EXERCISES TO COMPLETE:
(a) Summarize the passage on foreign media coverage of Buhari's re-election in two sentences.
(b) In the passage on foreign media coverage of Buhari's re-election, rewrite the paragraph beginning "However, Dionne Searcey" as a bulleted list that keeps its main facts.
(c) In the passage on foreign media coverage of Buhari's re-election, what economic growth rate for the coming year does Fergal Keane say the World Bank predicted?

SOURCE PASSAGE:
---

After the Independent National Electoral Commission chairman, Prof Mahmood Yakubu, announced Muhammadu Buhari of the All Progressives Congress as the winner of the election conducted in Nigeria, writers were already adding the final touches to their drafts, ready to file in their stories.

There was already a clear indication that Buhari was coasting to victory at the polls after the collation, hours before Prof Yakubu finally announced the incumbent president as returned elected.

The Associated Press incensed many Buhari supporters, perhaps non-supporters who were simply patriotic, with its tweet which announced the re-election of the president.


The news wire tweeted: “Breaking: Nigerian President Muhammadu Buhari, former military dictator, declared winner of second term in Africa’s largest democracy.”

Bloomberg, hours after the announcement, reported Buhari’s triumph in the poll as “Under-Fire Buhari Confounds Skeptics to win Nigerian Elections”.

It later ran with the more measured headline “Buhari Triumphs in Nigeria Poll as Opposition Rejects Results”.

Bloomberg Economics, prior to Prof Yakubu’s announcement reported that Buhari’s win will probably limit growth rebound in Nigeria. Buhari has often been compared unfavourably with Atiku Abubakar of the People’s Democratic Party, on the economic front.

The PDP candidate is often lauded as a business tycoon that has promised to improve the economy and sell off the country’s subsidy guzzling oil corporation. Nigeria’s economy fell into recession in 2017 during the first tenure of the President Buhari.

“BE (Bloomberg Economics) expects Nigeria, Africa’s largest oil producer, to keep losing ground in real GDP per capita against its peers in sub-Saharan Africa, ” Mark Bohlund reported with an illustrative chart.

BBC, in a pre-election profile of the former vice president, called him the political operator with “the Midas touch” before a retraction and replacing it with “the Nigerian operator who knows how to make money”.

After Buhari’s re-election, Fergal Keane, BBC Africa editor, wrote about the tough challenges ahead of the president. He noted that the widespread corruption needs to be tackled with a focus, energy and application that was lacking in President Buhari’s first term.

“Economically, ending the dependency on oil revenues needs to happen at a much faster pace. The World Bank has predicted sluggish economic growth: 2.2% for the coming year in a country with unemployment of more than 20% and nearly half the population living in extreme poverty.”

New York Times referred to the election as a referendum on honesty “where voters rejected a corruption-stained candidate in favour of a leader who promised to continue a campaign to eliminate graft.”


It referred to President Buhari as the candidate, who held up a broom at rallies, declaring to sweep away the graft that has given the nation a bad reputation worldwide.

However, Dionne Searcey, New York Times West Africa bureau chief, also added: “It was also a tribute to the power of incumbency. For all Mr. Buhari’s talk of fighting corruption, some prominent suspects — including a governor caught on camera handing out a bribe — have gone unprosecuted under his regime. Critics say he targeted political opponents in his antigraft inquiries.”

Uk’s The Guardian had earlier written an editorial before the polls stating 84 million voters deserve better than two septuagenarian political veterans. It also ran a story of the incumbent president ‘Mr Honesty’ tainted by the failure to tackle corruption.

Washington Post took a more aloof observation of the polls in Africa’s most populous nation. Max Bearak writing from Nairobi, Kenya, said the vote was marred by large-scale violence and delays.

---

DATA EXTRACT:
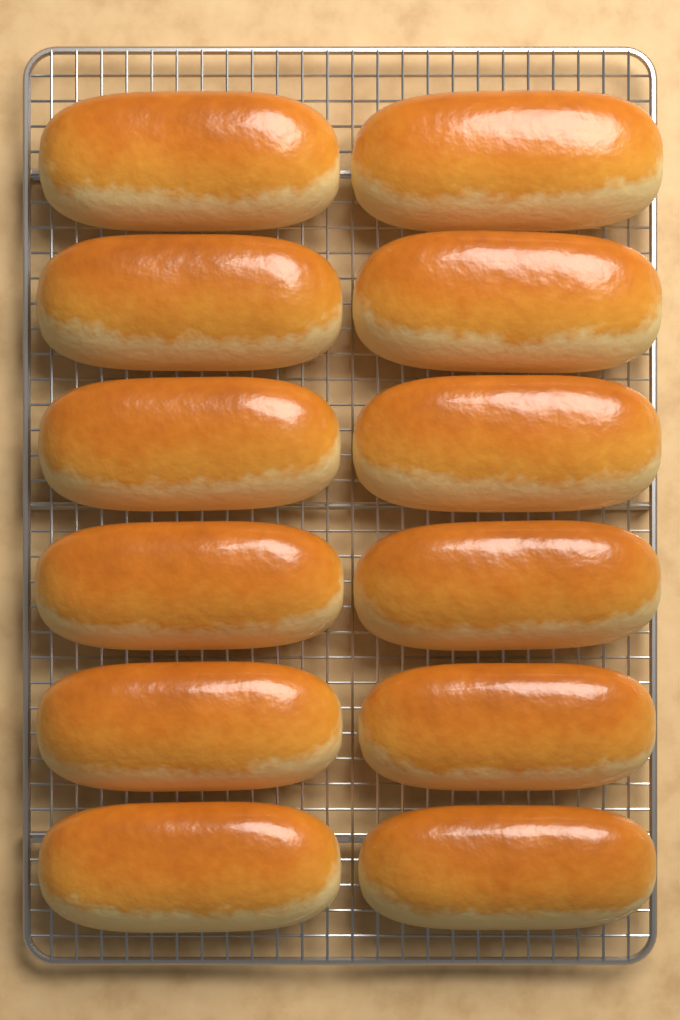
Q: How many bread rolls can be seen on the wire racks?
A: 12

---

OUTPUTS:
(a) After Independent National Electoral Commission chairman Prof Mahmood Yakubu announced Muhammadu Buhari of the All Progressives Congress as the winner of Nigeria's election, foreign outlets including the Associated Press, Bloomberg, the BBC, the New York Times, The Guardian and the Washington Post covered the vote and its result. Their coverage ranged from an Associated Press tweet calling Buhari a former military dictator, which incensed many of his supporters, to commentary on Nigeria's struggling economy, unprosecuted corruption, and the violence and delays that marred the vote.

(b)
- Dionne Searcey, New York Times West Africa bureau chief, said the result was also a tribute to the power of incumbency.
- Despite Buhari's talk of fighting corruption, some prominent suspects have gone unprosecuted under his regime, including a governor caught on camera handing out a bribe.
- Critics say he targeted political opponents in his antigraft inquiries.

(c) 2.2%.